何でも、今日に限って財布にお金を入れ忘れてきたという彼女。そういう時にいつもタカる……もとい。頼る営業課の男性は、あいにく外回りで不在らしい。だから、ランチバックを二つ持った私に目をつけたということ。
後でお礼をするから! と大音量のお腹の音を聞きつつ涙ながらに頼み込まれれば、いやとは言えない。もともと私だって葛城さんに拾われてここに居られる。困った人がいるなら見捨てられる訳がない。

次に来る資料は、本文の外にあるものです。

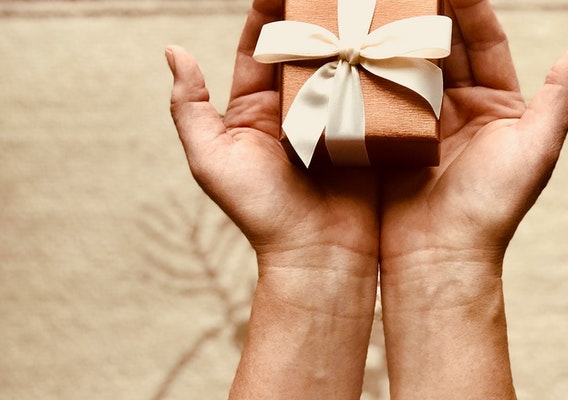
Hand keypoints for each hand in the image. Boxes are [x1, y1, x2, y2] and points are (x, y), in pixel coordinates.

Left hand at [166, 0, 378, 397]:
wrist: (317, 254)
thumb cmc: (260, 211)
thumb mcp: (212, 159)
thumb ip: (190, 108)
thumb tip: (174, 51)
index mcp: (257, 108)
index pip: (260, 49)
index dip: (268, 16)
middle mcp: (296, 108)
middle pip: (303, 50)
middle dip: (313, 17)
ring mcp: (335, 117)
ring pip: (340, 64)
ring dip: (348, 35)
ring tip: (358, 7)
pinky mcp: (368, 131)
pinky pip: (373, 91)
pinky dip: (379, 66)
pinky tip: (387, 41)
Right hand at [379, 0, 567, 397]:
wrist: (440, 256)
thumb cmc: (493, 207)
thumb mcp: (536, 149)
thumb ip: (561, 96)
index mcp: (496, 104)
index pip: (484, 41)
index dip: (470, 7)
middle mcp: (459, 106)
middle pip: (443, 45)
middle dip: (427, 12)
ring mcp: (421, 120)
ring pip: (409, 64)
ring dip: (396, 33)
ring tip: (379, 6)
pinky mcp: (389, 135)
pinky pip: (380, 93)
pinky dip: (370, 68)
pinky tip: (356, 44)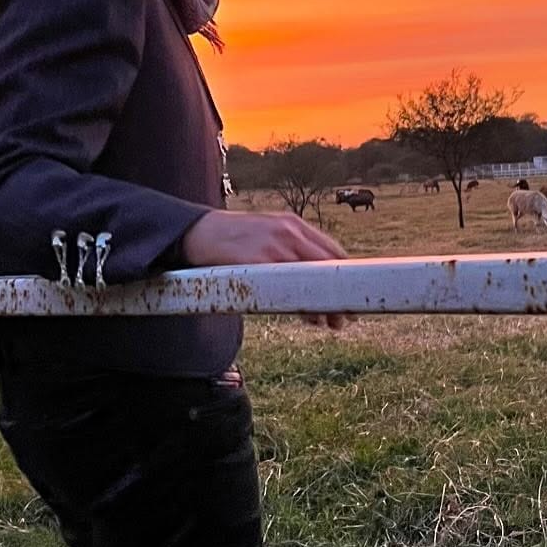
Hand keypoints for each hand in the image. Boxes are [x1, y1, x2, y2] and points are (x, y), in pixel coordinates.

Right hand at [181, 210, 349, 329]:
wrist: (195, 231)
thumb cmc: (231, 238)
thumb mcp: (266, 234)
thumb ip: (289, 249)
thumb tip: (312, 277)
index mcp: (292, 225)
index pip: (331, 250)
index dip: (344, 276)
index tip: (350, 296)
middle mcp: (288, 232)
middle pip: (328, 265)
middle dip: (340, 293)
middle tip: (346, 316)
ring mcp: (274, 247)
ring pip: (312, 278)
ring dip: (325, 304)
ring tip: (330, 322)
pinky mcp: (258, 262)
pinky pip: (288, 287)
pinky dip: (303, 305)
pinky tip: (308, 316)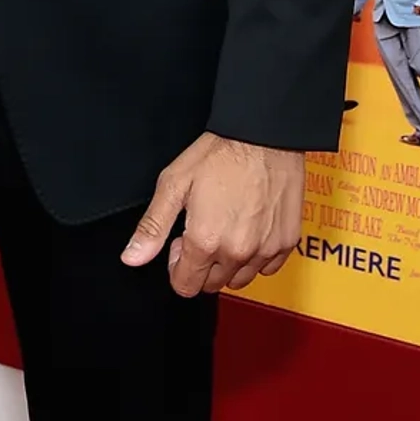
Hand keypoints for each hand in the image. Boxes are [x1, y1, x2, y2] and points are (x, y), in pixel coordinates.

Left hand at [122, 132, 305, 298]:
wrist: (264, 134)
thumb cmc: (220, 153)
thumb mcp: (174, 184)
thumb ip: (152, 227)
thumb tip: (132, 257)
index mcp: (205, 241)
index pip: (185, 286)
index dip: (177, 266)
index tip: (181, 243)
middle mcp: (237, 252)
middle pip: (212, 284)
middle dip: (203, 266)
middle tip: (204, 230)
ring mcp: (265, 249)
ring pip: (241, 278)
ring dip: (230, 264)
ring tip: (228, 229)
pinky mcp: (287, 241)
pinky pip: (268, 267)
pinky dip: (258, 256)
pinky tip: (251, 229)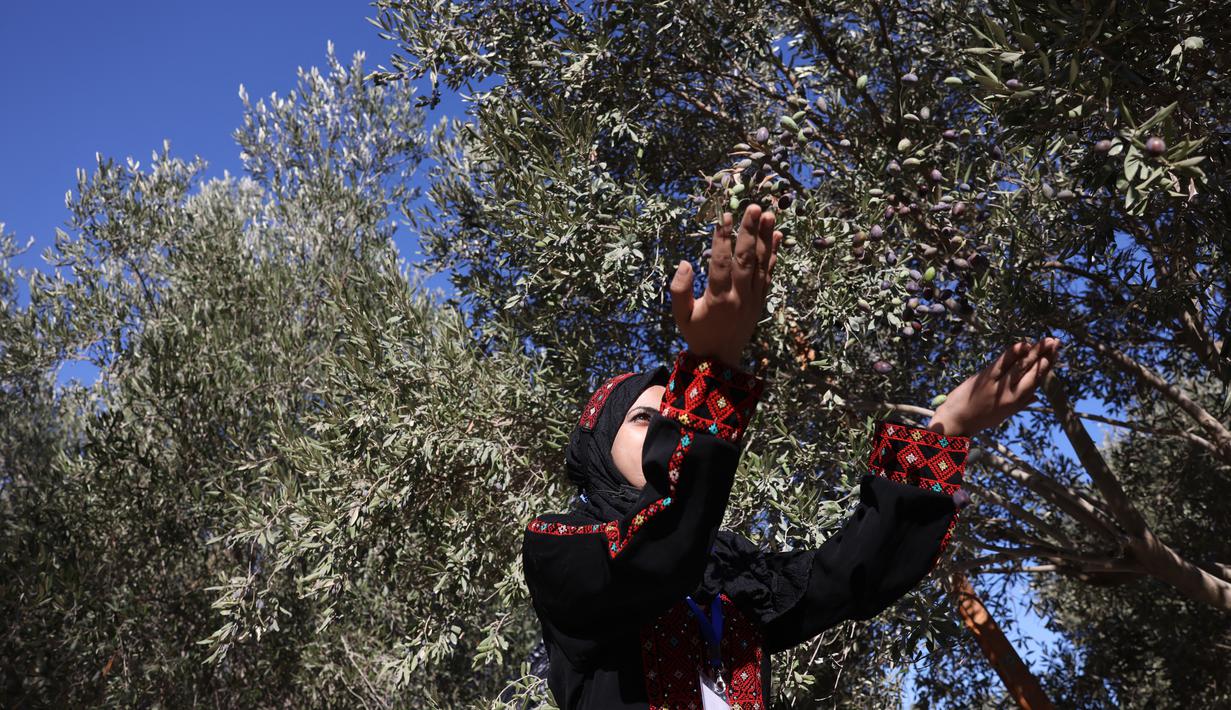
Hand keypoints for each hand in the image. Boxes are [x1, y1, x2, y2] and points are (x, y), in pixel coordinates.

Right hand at [669, 205, 782, 368]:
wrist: (722, 359)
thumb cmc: (697, 333)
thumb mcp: (680, 316)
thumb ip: (679, 290)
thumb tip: (685, 262)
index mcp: (718, 299)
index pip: (720, 263)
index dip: (722, 239)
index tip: (724, 216)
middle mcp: (739, 296)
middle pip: (746, 259)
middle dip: (749, 231)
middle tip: (753, 207)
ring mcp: (754, 298)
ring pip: (762, 263)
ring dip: (765, 237)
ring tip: (768, 214)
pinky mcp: (762, 300)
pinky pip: (770, 273)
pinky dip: (774, 254)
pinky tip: (776, 235)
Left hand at [928, 337, 1061, 435]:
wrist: (956, 420)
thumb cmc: (980, 417)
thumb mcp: (1004, 414)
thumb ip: (1021, 403)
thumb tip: (1037, 396)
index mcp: (1017, 402)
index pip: (1037, 380)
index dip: (1047, 365)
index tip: (1055, 353)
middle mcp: (1012, 394)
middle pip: (1032, 371)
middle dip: (1045, 355)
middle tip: (1055, 341)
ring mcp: (998, 385)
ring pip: (1021, 365)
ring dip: (1035, 351)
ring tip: (1046, 340)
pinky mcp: (985, 378)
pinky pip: (1002, 362)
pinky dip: (1013, 353)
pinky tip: (1024, 344)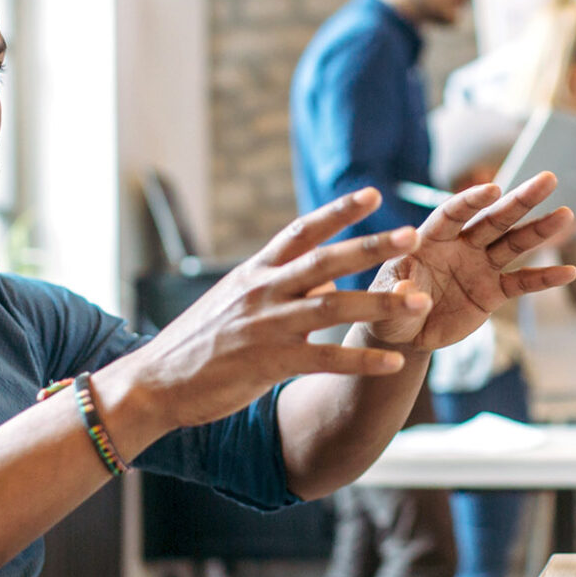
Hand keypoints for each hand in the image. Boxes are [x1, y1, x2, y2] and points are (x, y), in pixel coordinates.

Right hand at [96, 190, 432, 437]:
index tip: (373, 194)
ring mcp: (265, 325)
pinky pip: (325, 358)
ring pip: (333, 307)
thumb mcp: (235, 301)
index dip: (338, 212)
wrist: (155, 381)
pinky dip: (362, 360)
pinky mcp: (267, 363)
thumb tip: (327, 276)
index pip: (301, 230)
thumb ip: (280, 285)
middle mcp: (262, 291)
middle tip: (413, 235)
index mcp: (254, 271)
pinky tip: (393, 363)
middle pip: (326, 260)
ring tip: (420, 303)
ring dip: (380, 304)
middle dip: (372, 247)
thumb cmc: (199, 342)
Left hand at [364, 174, 575, 351]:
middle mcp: (460, 245)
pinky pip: (521, 283)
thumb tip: (409, 293)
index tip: (493, 188)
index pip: (452, 213)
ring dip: (539, 230)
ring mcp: (479, 266)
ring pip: (513, 244)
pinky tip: (569, 272)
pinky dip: (544, 279)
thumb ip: (397, 294)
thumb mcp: (383, 303)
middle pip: (493, 219)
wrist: (403, 332)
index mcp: (431, 238)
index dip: (471, 201)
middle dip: (520, 200)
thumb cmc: (386, 308)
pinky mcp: (492, 292)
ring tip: (566, 214)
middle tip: (548, 179)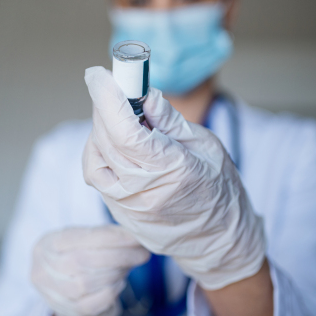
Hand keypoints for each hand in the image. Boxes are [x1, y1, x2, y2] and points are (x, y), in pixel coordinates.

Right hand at [31, 225, 149, 315]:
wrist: (64, 288)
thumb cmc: (77, 256)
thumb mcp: (83, 239)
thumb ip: (103, 235)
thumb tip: (133, 233)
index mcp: (47, 244)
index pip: (81, 237)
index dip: (112, 237)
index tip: (135, 237)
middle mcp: (43, 268)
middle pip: (83, 261)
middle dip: (118, 256)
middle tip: (141, 253)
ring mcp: (51, 293)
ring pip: (86, 283)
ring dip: (115, 273)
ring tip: (130, 265)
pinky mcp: (65, 311)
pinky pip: (91, 304)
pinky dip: (110, 292)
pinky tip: (120, 282)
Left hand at [82, 66, 265, 289]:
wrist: (218, 241)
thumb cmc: (220, 190)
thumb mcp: (205, 146)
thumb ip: (168, 120)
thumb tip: (142, 93)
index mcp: (170, 169)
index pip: (124, 130)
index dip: (106, 98)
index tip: (97, 74)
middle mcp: (142, 191)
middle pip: (106, 138)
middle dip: (105, 107)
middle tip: (117, 89)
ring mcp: (126, 207)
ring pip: (94, 157)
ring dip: (101, 131)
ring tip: (121, 121)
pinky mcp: (118, 214)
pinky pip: (97, 175)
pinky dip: (101, 152)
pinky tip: (117, 145)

(どうせ食べてくれないし……無駄にするよりはいいよね)
半ば自棄な気持ちで葛城さんに用意したカツサンドランチを渡せば、富永先輩は軽やかな足取りで私と休憩室にやって来て、今こうしてます。
「味付けは味噌? だけどちょこっと変わってるよね」
「あ、赤味噌を使ってるんです」
有名な味噌ブランドを挙げれば、そうかぁと納得顔で最後のひときれをパクリと口に放り込む。
「衣はサクサクしてるのに肉は柔らかくてジューシー。キャベツも味付けもいいアクセントになっててマジウマイよ!

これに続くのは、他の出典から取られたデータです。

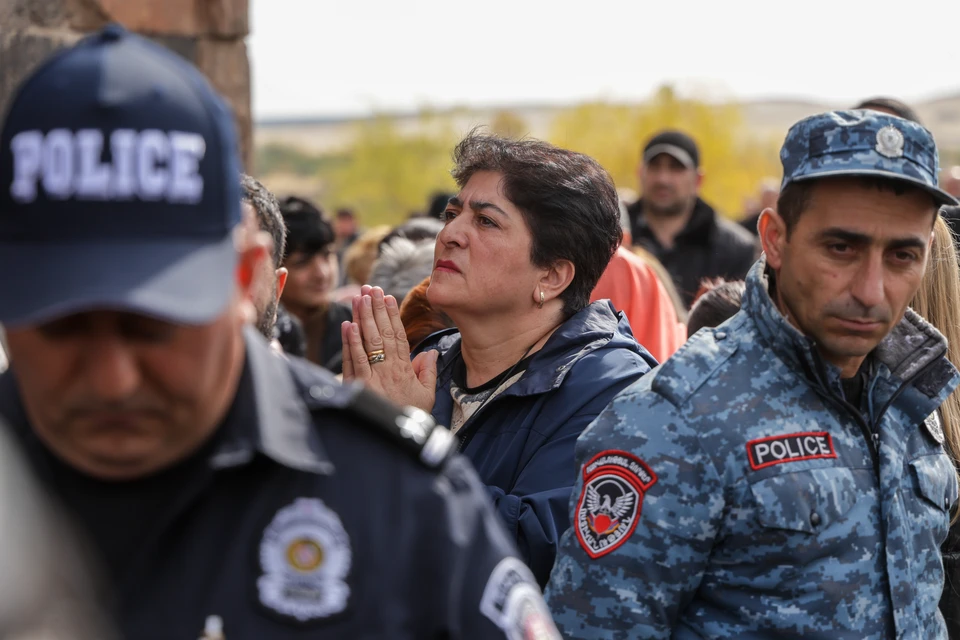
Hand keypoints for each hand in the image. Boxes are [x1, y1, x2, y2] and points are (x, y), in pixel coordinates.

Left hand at [341, 285, 437, 411]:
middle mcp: (387, 370)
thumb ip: (428, 373)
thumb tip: (430, 353)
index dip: (392, 315)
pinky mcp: (357, 387)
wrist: (394, 441)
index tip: (388, 297)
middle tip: (370, 288)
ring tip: (358, 298)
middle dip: (375, 309)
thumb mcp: (426, 397)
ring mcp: (371, 377)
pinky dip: (350, 343)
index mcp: (405, 370)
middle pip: (380, 334)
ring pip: (366, 342)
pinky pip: (354, 361)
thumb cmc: (410, 418)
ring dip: (362, 318)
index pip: (398, 336)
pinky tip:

加納さんってお料理上手なんだね~こりゃ女子力ポイント高いわ」
アタシはダメだな~と先輩は机に突っ伏してしまってますが。
「いえ、これくらい……」
「加納さんがこのくらいレベルなら、アタシなんて地を這うどころか突き抜けてマイナスだよ! ゆで卵も茹でれないのにさ」
やっぱし手料理は重要なアピールポイントだよねぇ……とブツブツ呟く先輩の目が血走ってて怖……いえ、何でもありません。